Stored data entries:
_ _ _
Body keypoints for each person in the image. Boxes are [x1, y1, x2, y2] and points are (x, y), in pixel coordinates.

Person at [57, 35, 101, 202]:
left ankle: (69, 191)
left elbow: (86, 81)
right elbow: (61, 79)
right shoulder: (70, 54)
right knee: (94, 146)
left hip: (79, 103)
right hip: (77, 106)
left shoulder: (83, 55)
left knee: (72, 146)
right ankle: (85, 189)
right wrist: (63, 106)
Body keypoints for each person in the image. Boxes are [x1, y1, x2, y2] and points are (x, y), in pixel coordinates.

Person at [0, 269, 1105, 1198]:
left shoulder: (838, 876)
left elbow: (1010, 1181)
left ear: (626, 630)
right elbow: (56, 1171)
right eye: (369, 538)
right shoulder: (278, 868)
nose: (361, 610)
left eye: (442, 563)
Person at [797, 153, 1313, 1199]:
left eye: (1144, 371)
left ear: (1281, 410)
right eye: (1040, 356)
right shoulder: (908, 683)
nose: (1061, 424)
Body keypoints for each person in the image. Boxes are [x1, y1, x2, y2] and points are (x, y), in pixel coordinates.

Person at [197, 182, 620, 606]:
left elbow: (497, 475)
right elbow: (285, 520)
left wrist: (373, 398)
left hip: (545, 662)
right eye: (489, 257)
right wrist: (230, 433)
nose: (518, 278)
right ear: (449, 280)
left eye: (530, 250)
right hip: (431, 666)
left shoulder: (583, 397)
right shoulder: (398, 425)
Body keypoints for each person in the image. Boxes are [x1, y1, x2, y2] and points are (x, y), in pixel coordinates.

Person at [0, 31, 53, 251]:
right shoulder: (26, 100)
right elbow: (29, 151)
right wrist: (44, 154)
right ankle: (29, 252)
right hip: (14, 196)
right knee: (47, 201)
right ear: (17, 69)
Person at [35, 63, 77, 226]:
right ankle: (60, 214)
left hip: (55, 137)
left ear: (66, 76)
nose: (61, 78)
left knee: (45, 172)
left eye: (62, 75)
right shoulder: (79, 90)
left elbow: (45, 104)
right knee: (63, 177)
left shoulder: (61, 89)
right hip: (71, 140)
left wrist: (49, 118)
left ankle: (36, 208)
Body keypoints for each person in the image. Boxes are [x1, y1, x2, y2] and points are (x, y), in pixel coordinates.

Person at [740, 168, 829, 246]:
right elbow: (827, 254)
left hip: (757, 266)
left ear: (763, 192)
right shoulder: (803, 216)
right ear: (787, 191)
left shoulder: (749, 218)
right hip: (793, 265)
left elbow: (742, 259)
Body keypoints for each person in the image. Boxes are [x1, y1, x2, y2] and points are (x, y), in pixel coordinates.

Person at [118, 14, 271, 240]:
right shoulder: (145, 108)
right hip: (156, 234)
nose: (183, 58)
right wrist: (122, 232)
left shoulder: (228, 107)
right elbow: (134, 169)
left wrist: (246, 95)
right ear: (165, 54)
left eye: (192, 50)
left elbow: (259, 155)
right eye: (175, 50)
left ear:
_ _ _
Task item
Could you reproduce the data above exactly as given?

Answer space
Body keypoints for each person in the image. Boxes are [x1, y1, x2, y2] and points are (x, y), in pixel coordinates.

Person at [57, 35, 101, 202]:
left ankle: (69, 191)
left elbow: (86, 81)
right elbow: (61, 79)
right shoulder: (70, 54)
right knee: (94, 146)
left hip: (79, 103)
right hip: (77, 106)
left shoulder: (83, 55)
left knee: (72, 146)
right ankle: (85, 189)
right wrist: (63, 106)
Body keypoints for each person in the image. Boxes are [x1, y1, x2, y2] and points are (x, y), in pixel coordinates.

Person at [0, 269, 1105, 1198]:
left shoulder: (838, 876)
left elbow: (1010, 1181)
left ear: (626, 630)
right elbow: (56, 1171)
right eye: (369, 538)
right shoulder: (278, 868)
nose: (361, 610)
left eye: (442, 563)
Person at [797, 153, 1313, 1199]:
left eye: (1144, 371)
left ear: (1281, 410)
right eye: (1040, 356)
right shoulder: (908, 683)
nose: (1061, 424)
Body keypoints for each person in the image. Boxes are [x1, y1, x2, y2] and points are (x, y), in pixel coordinates.

Person at [197, 182, 620, 606]:
left elbow: (497, 475)
right elbow: (285, 520)
left wrist: (373, 398)
left hip: (545, 662)
right eye: (489, 257)
right wrist: (230, 433)
nose: (518, 278)
right ear: (449, 280)
left eye: (530, 250)
right hip: (431, 666)
left shoulder: (583, 397)
right shoulder: (398, 425)
Body keypoints for each person in the image. Boxes are [x1, y1, x2, y2] and points are (x, y), in pixel coordinates.

Person at [0, 31, 53, 251]:
right shoulder: (26, 100)
right elbow: (29, 151)
right wrist: (44, 154)
right ankle: (29, 252)
right hip: (14, 196)
right knee: (47, 201)
right ear: (17, 69)
Person at [35, 63, 77, 226]:
right ankle: (60, 214)
left hip: (55, 137)
left ear: (66, 76)
nose: (61, 78)
left knee: (45, 172)
left eye: (62, 75)
right shoulder: (79, 90)
left elbow: (45, 104)
right knee: (63, 177)
left shoulder: (61, 89)
right hip: (71, 140)
left wrist: (49, 118)
left ankle: (36, 208)
Body keypoints for each person in the image. Boxes are [x1, y1, x2, y2] and points are (x, y), in pixel coordinates.

Person at [740, 168, 829, 246]:
right elbow: (827, 254)
left hip: (757, 266)
left ear: (763, 192)
right shoulder: (803, 216)
right ear: (787, 191)
left shoulder: (749, 218)
right hip: (793, 265)
left elbow: (742, 259)
Body keypoints for each person in the image. Boxes are [x1, y1, x2, y2] and points are (x, y), in pixel coordinates.

Person at [118, 14, 271, 240]:
right shoulder: (145, 108)
right hip: (156, 234)
nose: (183, 58)
right wrist: (122, 232)
left shoulder: (228, 107)
right elbow: (134, 169)
left wrist: (246, 95)
right ear: (165, 54)
left eye: (192, 50)
left elbow: (259, 155)
right eye: (175, 50)
left ear:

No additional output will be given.